This exercise undertakes developing a shortest path simulation on varied terrains. Starting with basic point-to-point movements, I integrated agent behavior, enabling these agents to make decisions and take actions to move towards the destination point by choosing the best available option.

The development of the simulation follows agent movement behaviors from two separate algorithms:

Movement towards Attractor Point

During this exercise I worked on a simple unit duplication algorithm to move in the direction of an attractor point. The unit mesh also avoids obstacles if it enquires any.

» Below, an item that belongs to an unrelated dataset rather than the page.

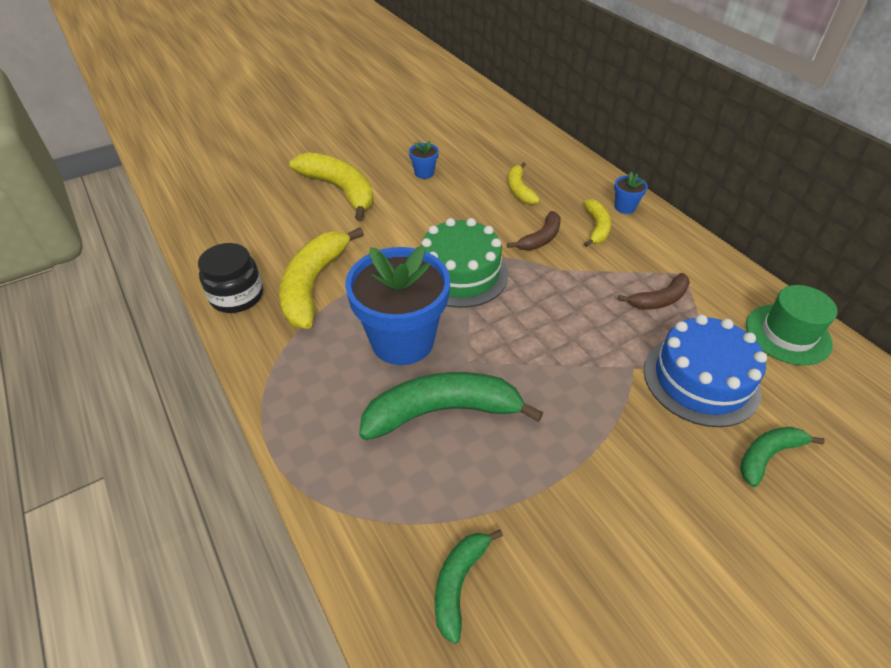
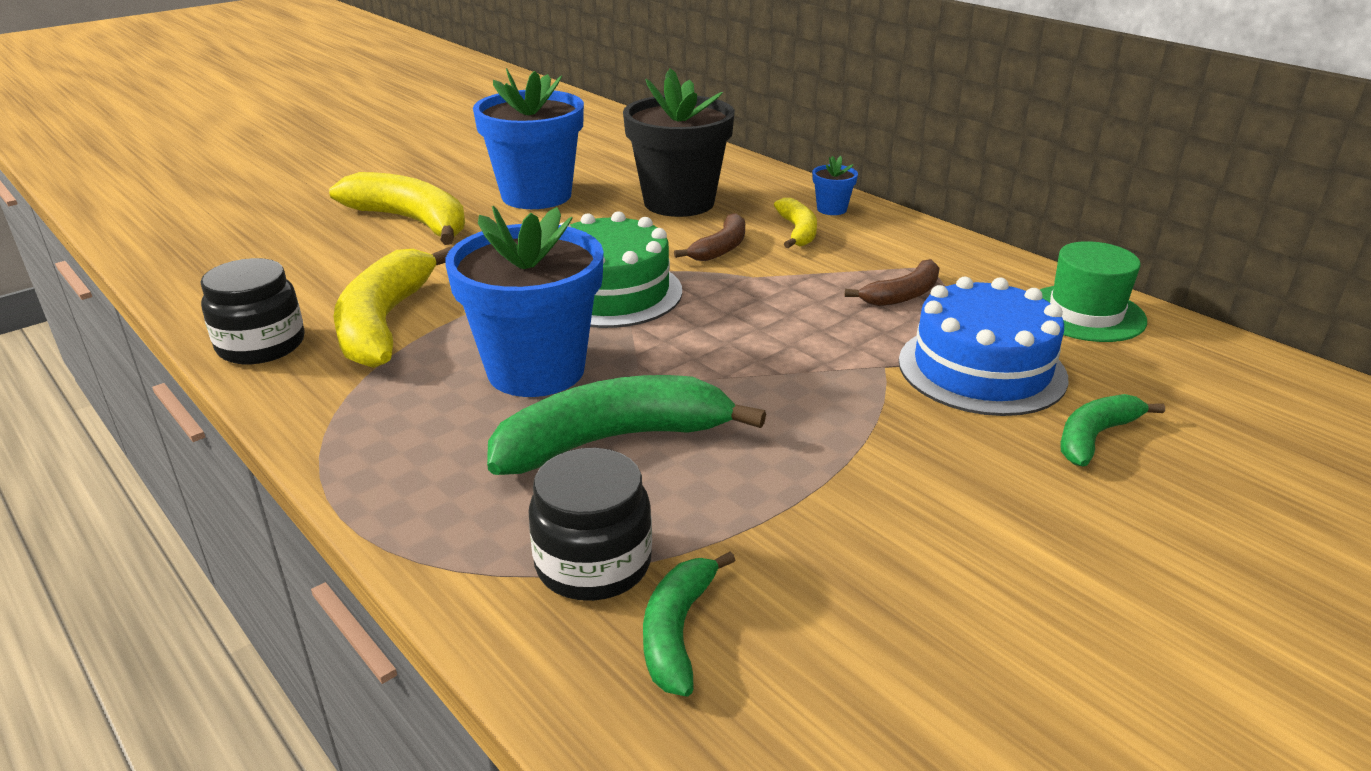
camera: 10 degrees left, 15 degrees down
blue flower pot [409,141,439,179] -> blue flower pot [473,68,584,209], size x2.43
yellow banana [508,162,540,205] -> black flower pot [623,68,735,217]
none -> black jar [528,448,652,601]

The algorithm replicates a unit mesh to move towards an attractor point. Once the mesh reached the point I manually change the location of the point causing the network to branch out and reach the point with the closest mesh available.

Water Runoff Simulation

This exercise involved simulating simple water runoff behavior by finding the shortest path downwards.

The algorithm moves the agents one unit downwards and find the closest point on the terrain mesh from new location, thus simulating a simple water runoff behavior.

Building on the movement behaviors of the above two simulation I developed a shortest path simulation on a terrain.

Shortest Path Simulation (On Terrain)

To induce this movement the agent would:

  1. Project multiple points in a unit radius sphere.
  2. Pick a point from the above projected points which is closest to the destination.
  3. Project the point on the mesh.

The custom preview attached to the path indicates the steepness of the curve on a Green-Blue-Red spectrum gradient, from gentle to steep respectively.

The algorithm can be further refined to find the shortest path, with least resistance by integrating the decision to move towards the path with the least slope form all available points.